◆ Tarefa 1
Segundo o trecho fornecido, quantas famílias ficaram desabrigadas com o incêndio na favela do Piolho?
◆ Tarefa 2
Reescreva todas as entradas dos dados de origem como uma tabela Markdown de duas colunas, "Nº" e "Linha", com uma linha numerada por registro. Omita as linhas em branco e deixe as imagens fora da resposta.

━━ Trecho fornecido

Assim que saiu da igreja, em um domingo de setembro
passado, Angélica Cristina Lopes, 27, viu a favela do Piolho, no Campo
Belo (zona sul), onde mora desde criança, sendo tomada pelo fogo.
Ela
pegou os documentos e roupas dos dois filhos e aguardou os trabalhos
dos bombeiros na avenida Jornalista Roberto Marinho. Sua casa,
construída com blocos de concreto, escapou. Mas aproximadamente 600
famílias ficaram desabrigadas.
“Fiquei
sem dormir por uma semana, com medo de ocorrer de novo. Minha casa
virou uma espécie de albergue. Todo mundo vinha aqui usar banheiro e
tomar banho”, afirma Angélica.
Passados
oito meses do incêndio, vizinhos dela voltaram a erguer suas moradias
no mesmo terreno. E contaram com uma ajuda estrutural: os tapumes de
sinalização da obra do Monotrilho da Linha 17-Ouro.
A
construção do Metrô de São Paulo, que fará a ligação do Aeroporto de
Congonhas à Estação Morumbi da CPTM, ocorre em frente à favela.
Os tapumes nas cores branca e laranja que a cercavam foram transformados em paredes para os novos barracos.
Comércio Informal
Moradores
dizem que, na primeira noite depois do incêndio, não houve resistência
de policiais nem de seguranças da obra para a retirada das placas do
monotrilho.
Depois, a PM passou a prender quem tentava retirar os tapumes —que viraram alvo de um comércio informal.

━━━━
━━ Dados de origem

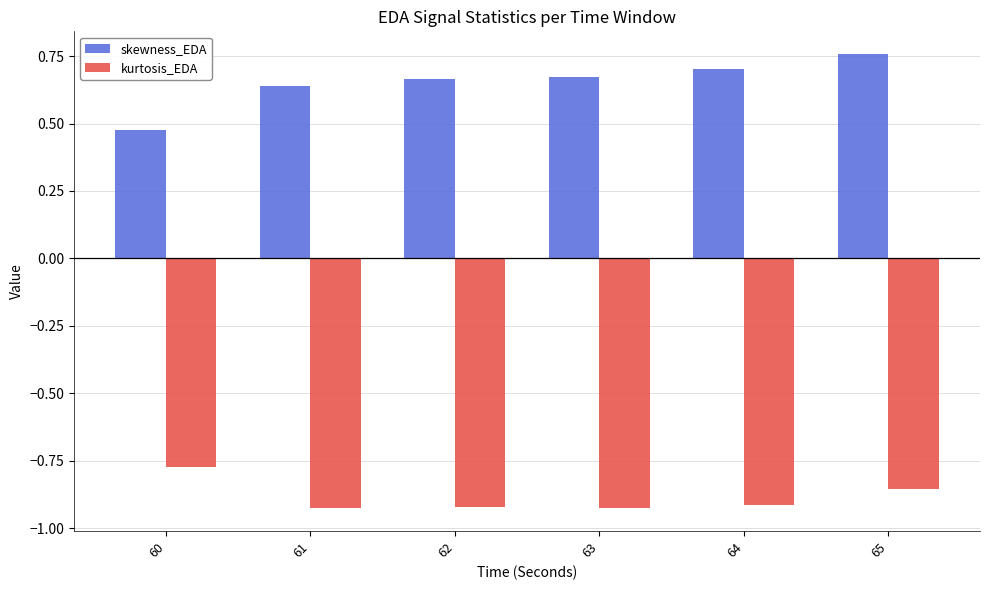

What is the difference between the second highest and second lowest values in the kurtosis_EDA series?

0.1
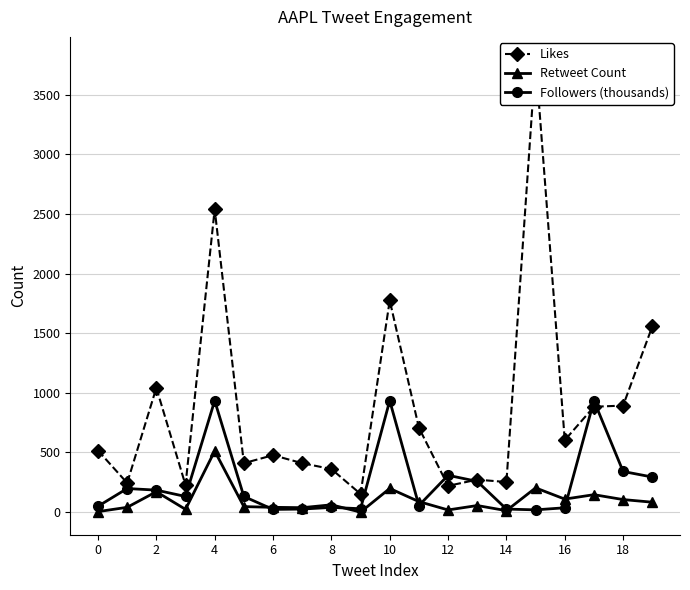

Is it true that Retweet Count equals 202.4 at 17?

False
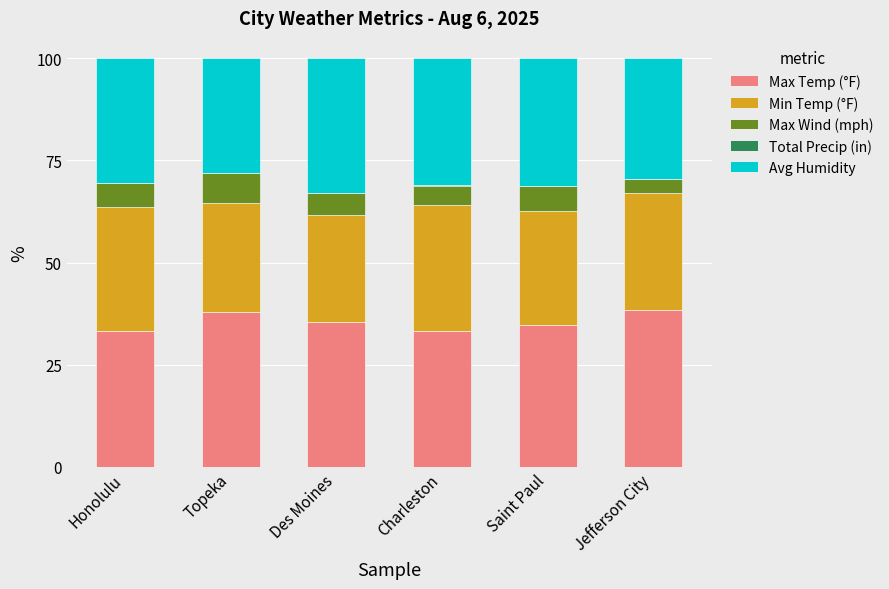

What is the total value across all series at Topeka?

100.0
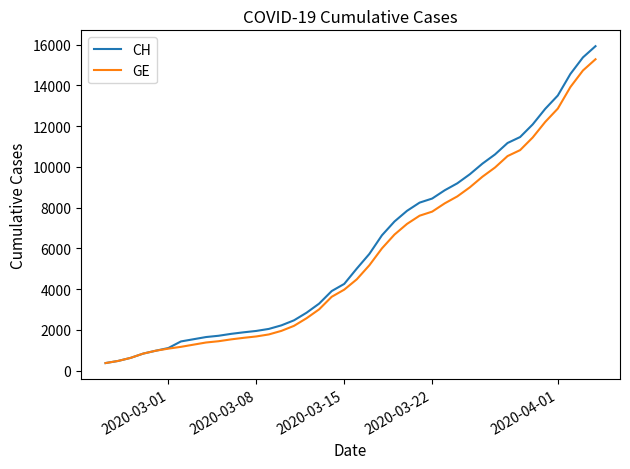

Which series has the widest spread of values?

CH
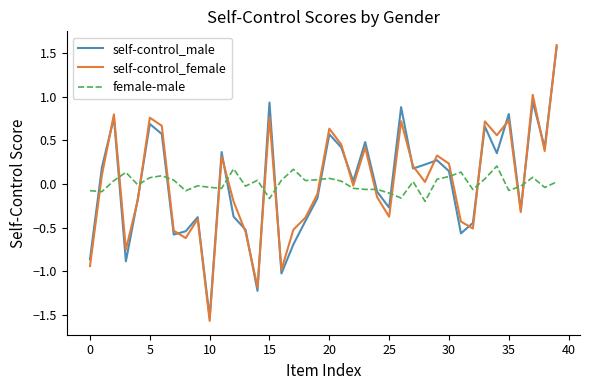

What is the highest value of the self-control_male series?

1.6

━━━━

◆ Resposta 1
Aproximadamente 600 famílias ficaram desabrigadas.

◆ Resposta 2
| Nº | Linha |
|---|---|
| 1 | What is the difference between the second highest and second lowest values in the kurtosis_EDA series? |
| 2 | 0.1 |
| 3 | Is it true that Retweet Count equals 202.4 at 17? |
| 4 | False |
| 5 | What is the total value across all series at Topeka? |
| 6 | 100.0 |
| 7 | Which series has the widest spread of values? |
| 8 | CH |
| 9 | What is the highest value of the self-control_male series? |
| 10 | 1.6 |